Coeur sacré – Un hommage de Frédéric Lo à Daniel Darc

Je n’ai jamais été un grand fan des tributes (trop de déceptions, trop de reprises inutiles, trop de fautes de goût, trop d’embruns marketing).
Un tribute c’est un peu comme ces soirées d’anciens combattants qui se retrouvent à l’enterrement d’un vieux pote ou à l’anniversaire de leur promo pour ressasser des souvenirs magnifiés et des regrets éternels autour d’une mauvaise sangria et d’un bol de Monster Munch. Tu te souviens, tu te rappelles. Ces soirées où toute la bande se réunit comme si les vingt dernières années n’avaient pas existé. Il y a tous ces gens que je n’ai pas spécialement envie de revoir. Je crains les crânes dégarnis, les ventres bedonnants, les anciens punks devenus réacs. Il y a ceux à qui je n’ai jamais trop su quoi dire, ceux que, de toute façon, je vois encore régulièrement, ceux que j’idolâtrais et qui m’ont déçu, et tous ces amours de jeunesse qui auront forcément mal vieillis. La plupart du temps je passe mon chemin, mais j’ai parfois du mal à résister malgré toutes ces appréhensions. On parle quand même de Daniel Darc et de Taxi Girl.

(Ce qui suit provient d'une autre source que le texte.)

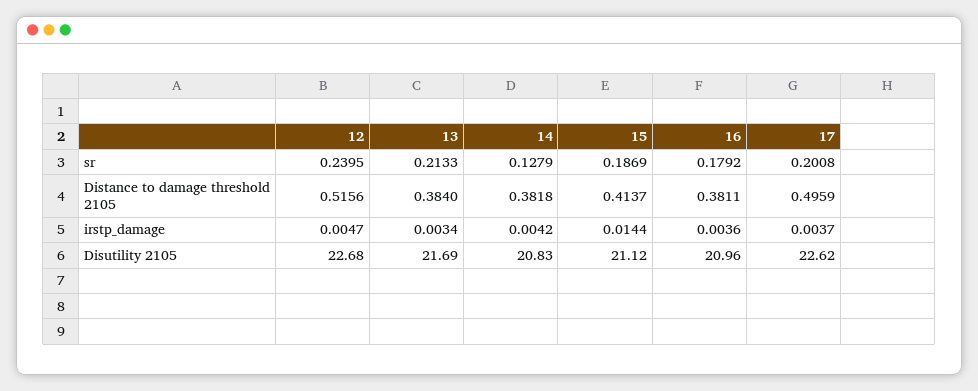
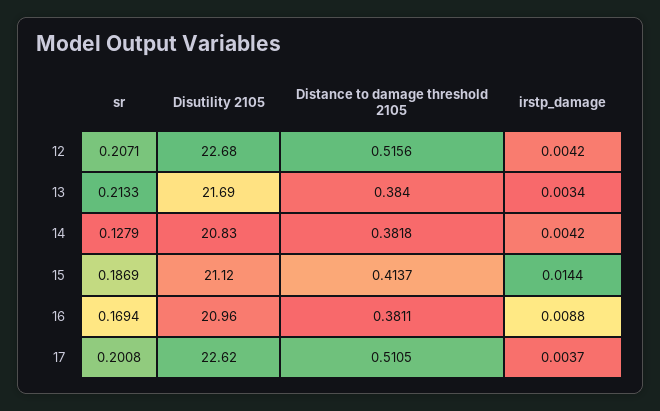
12, sr: 0.2395 -> 0.2071
16, sr: 0.1792 -> 0.1694
17, Distance to damage threshold 2105: 0.4959 -> 0.5105
12, irstp_damage: 0.0047 -> 0.0042
16, irstp_damage: 0.0036 -> 0.0088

Alors je suis allé vers Cœur sacré. En traînant les pieds, un peu inquiet et me jurant de partir à la moindre alerte ou au moindre signe d’ennui.
Quelques heures plus tard, joyeusement ivre, avachi dans un coin sombre du bar, je chantonne en boucle ces madeleines pop surgies du passé. Elles n’ont pas pris une ride. Un casting façon dream team qui jamais n’écrase l’élégance froide, l’évidence tranchante ou la délicatesse écorchée de chansons souvent essentielles à ma vie d’auditeur au cœur facilement serré. Embrassant trois décennies d’une trajectoire unique, conviant tête d’affiches françaises et icônes internationales, Coeur sacré touche souvent, bouleverse même parfois, idéalement arrangé par un Frédéric Lo qui semble toujours savoir quoi faire, même des morceaux cultes.

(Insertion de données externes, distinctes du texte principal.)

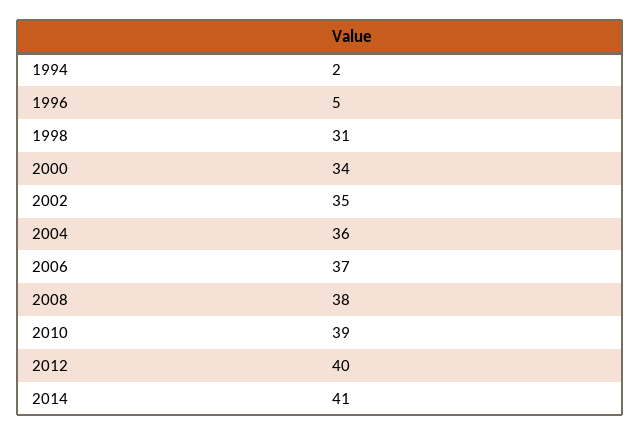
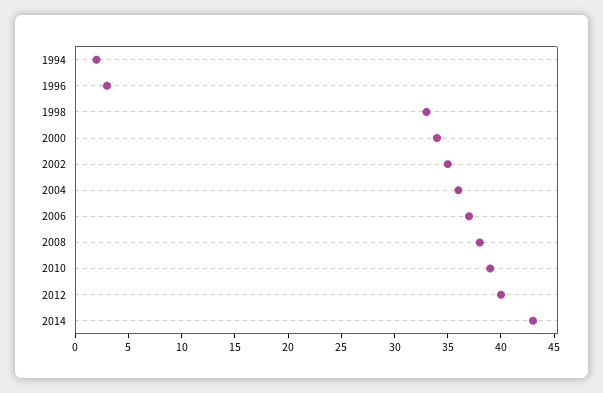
1996: 5 -> 3
1998: 31 -> 33
2014: 41 -> 43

Commençant par Coeur sacré, ritournelle inédite et addictive retrouvée au fond d’un disque dur et chantée par Darc lui-même, le disque s’achève par un Jamais, jamais hyper émouvant, hommage chanté de Frédéric à Daniel. Daho propose sa meilleure chanson depuis longtemps avec un Je suis déjà parti qui lorgne du côté du Velvet et qui semble avoir été écrite pour lui. Biolay s’encanaille à nouveau avec Elli Medeiros (Cherchez le garçon). Dominique « je n’ai peur de rien » A s’approprie Les armées de la nuit. Bill Pritchard livre une étincelante version anglaise de Je me souviens, je me rappelle. Loin d’être Inutile et hors d’usage, Doherty enchante encore et Alex Beaupain reprend le Rouge Rose à l’origine de la collaboration Darc-Lo. Et pendant que Lou Doillon impressionne sur What’s the point, Jane Birkin parle de ses amis et les brillants Stupeflip se baladent avec panache dans P.A.R.I.S. Chaque reprise suinte le respect (l’amour ?) et la voix de Daniel Darc vient de temps en temps nous cueillir par surprise au détour d’un refrain. Sommet d’émotion personnelle : le renversant Jean-Jacques Burnel avec une version absolument sublime d’une chanson déjà sublime, La pluie qui tombe.
Il est 5 heures du mat’, je suis toujours à cette soirée où je ne voulais pas aller, et je n’ai aucune envie de rentrer chez moi.
Je vais encore faire la fermeture avec les derniers survivants des armées de la nuit.